Das Grab des Hl. Koloman in der Benediktinerabtei Melk.
Das Grab des Hl. Koloman in der Benediktinerabtei Melk.
Koloman, vermutlich ein irischer Pilger, von Mitchristen aus Angst erhängt und schließlich als Märtyrer zum Landespatron erhoben, stellt uns noch heute infrage.
1012 wird in Stockerau ein Mann aufgegriffen, der sich aufgrund seiner offensichtlich fremden Herkunft und Muttersprache nicht erklären kann und so schnell in den Verdacht gerät, ein „potentieller Gefährder“ zu sein. Es wird ihm der sprichwörtliche „kurze Prozess“ gemacht: Koloman wird an einem Baum erhängt und sein Leichnam zur Abschreckung über ein Jahr hängengelassen. Als sein Leichnam allerdings völlig intakt bleibt und sich erste Heilungswunder bei der Berührung mit dem Toten ereignen, wird aus dem gefährlichen Fremden schnell ein weitum verehrter Heiliger.
Im Nachhinein weiß man es besser: Koloman, wie man ihn nun nennt, muss wohl ein irischer Pilger auf dem Weg ins Heilige Land gewesen sein. Sein Tod war somit ein Martyrium und Märtyrer brauchen eine angemessene Grabstätte. Der Babenbergerherzog Heinrich lässt Kolomans Leichnam in seiner Residenz in Melk, wo sich heute das berühmte Benediktinerkloster befindet, bestatten und ruft ihn zum Landespatron aus. Obwohl die angestrebte Heiligsprechung durch den Papst nie erreicht wird, bleibt er unbestrittener Patron des damaligen Österreichs bis ins 17. Jahrhundert. Ab dann löst ihn der Hl. Leopold in dieser Rolle ab und die Verehrung Kolomans, die sich bis dahin in vielen Kirchen- und Ortspatrozinien im ganzen Land ausgedrückt hat, nimmt schrittweise ab.
An der Stelle seines Martyriums werden schon früh eine Kirche und später ein Franziskanerkloster errichtet. Heute befindet sich an dieser Stelle das Kloster St.

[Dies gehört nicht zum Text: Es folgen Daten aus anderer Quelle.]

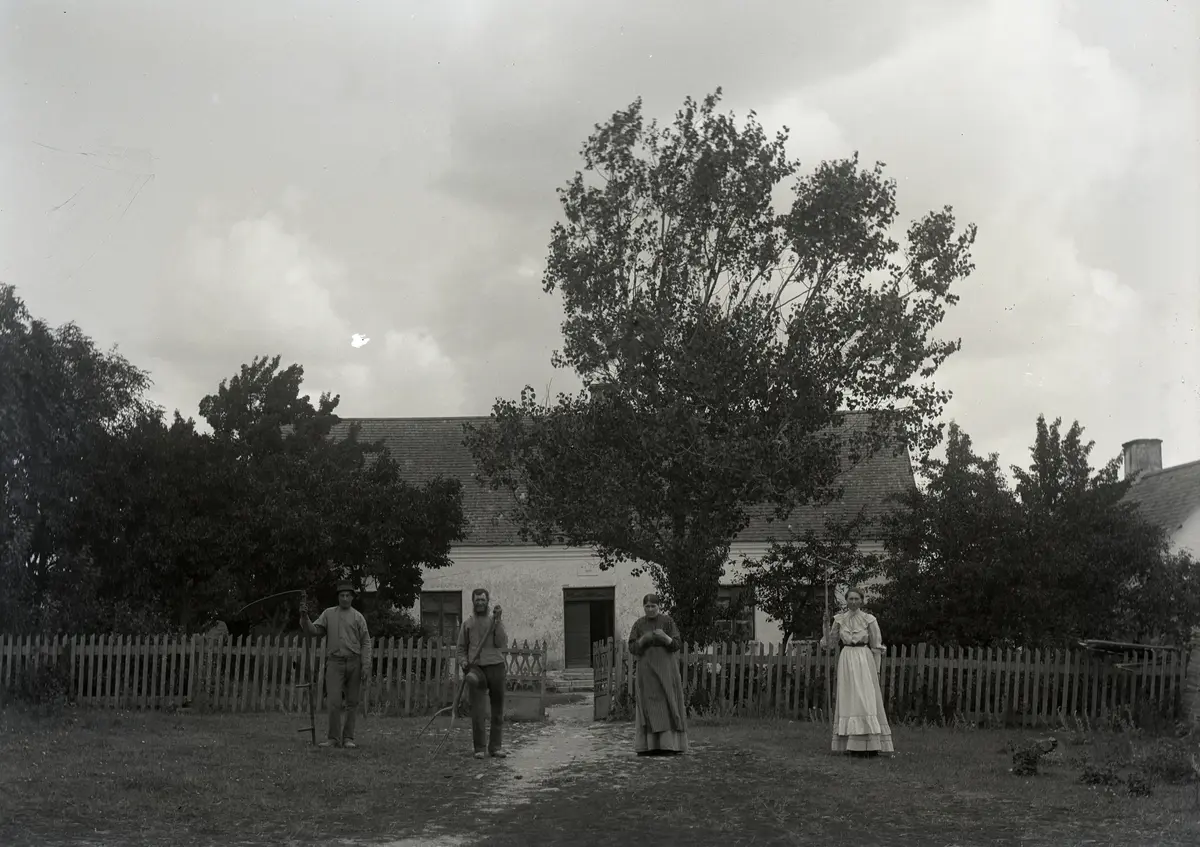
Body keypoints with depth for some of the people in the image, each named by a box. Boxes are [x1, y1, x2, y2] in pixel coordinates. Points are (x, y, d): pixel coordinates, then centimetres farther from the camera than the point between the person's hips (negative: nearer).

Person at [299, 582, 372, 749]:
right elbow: (313, 630, 4)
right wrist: (304, 617, -13)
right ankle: (333, 738, -1)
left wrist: (366, 666, -4)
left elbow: (366, 642, 4)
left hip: (354, 662, 1)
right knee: (335, 702, -9)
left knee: (352, 702, 4)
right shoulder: (328, 614, 10)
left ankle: (348, 738, 11)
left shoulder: (358, 617, 7)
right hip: (334, 662, -1)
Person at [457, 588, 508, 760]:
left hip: (495, 666, 1)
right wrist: (464, 663, -3)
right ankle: (480, 748, -5)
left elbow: (502, 643, -4)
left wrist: (497, 622, -10)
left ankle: (495, 747, 11)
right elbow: (461, 648, 15)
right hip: (475, 667, 0)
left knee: (497, 709, 4)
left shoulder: (495, 621, 10)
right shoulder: (467, 623, 13)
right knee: (477, 710, -9)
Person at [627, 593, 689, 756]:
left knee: (666, 705, -7)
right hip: (646, 670, 2)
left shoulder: (668, 622, -1)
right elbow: (632, 648, 1)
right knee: (647, 706, -2)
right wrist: (643, 639, -19)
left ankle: (668, 745, -5)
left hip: (665, 668, -2)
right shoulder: (639, 624, 5)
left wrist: (665, 637, -24)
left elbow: (677, 645, -5)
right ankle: (648, 745, 0)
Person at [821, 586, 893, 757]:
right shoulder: (839, 619, 7)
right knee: (848, 702, 2)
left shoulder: (869, 619, 0)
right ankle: (853, 746, 5)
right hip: (846, 661, 3)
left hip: (864, 661, -3)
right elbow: (832, 643, 12)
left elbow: (876, 646, 2)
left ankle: (871, 745, -7)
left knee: (867, 701, -9)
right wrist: (827, 629, -7)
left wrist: (876, 669, -2)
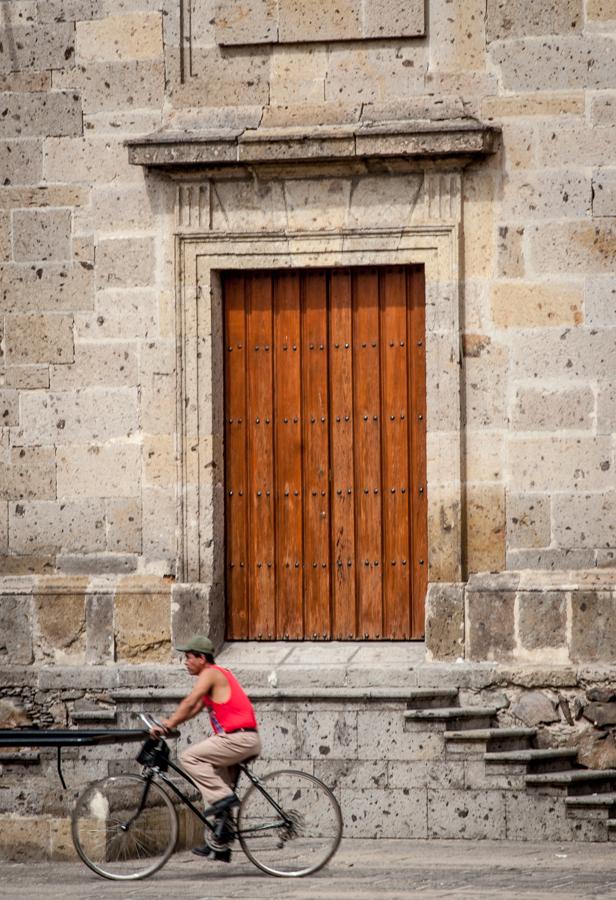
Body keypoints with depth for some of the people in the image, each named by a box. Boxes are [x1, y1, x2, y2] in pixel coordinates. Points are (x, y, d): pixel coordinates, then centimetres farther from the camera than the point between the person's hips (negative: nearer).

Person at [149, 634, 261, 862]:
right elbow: (195, 709, 21)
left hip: (238, 738, -10)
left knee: (189, 757, -14)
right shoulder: (219, 675, 23)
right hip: (248, 741, 10)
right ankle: (218, 846, 20)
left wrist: (167, 725, -19)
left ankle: (222, 796, -17)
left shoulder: (211, 674, -8)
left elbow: (189, 702, -18)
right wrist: (169, 723, 11)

Koloman der Steyler Missionssschwestern. Fremdheit und Sprachbarriere hat Koloman zum „Märtyrer von Christenhand“ gemacht. Sein jährlicher liturgischer Gedenktag, der in der Erzdiözese Wien und besonders festlich im Stift Melk gefeiert wird, kann Anlass sein, uns mit unserer eigenen Fremdenangst kritisch auseinanderzusetzen. Jeder Unbekannte ist zunächst ein Mensch wie ich und potentiell sogar ein Heiliger.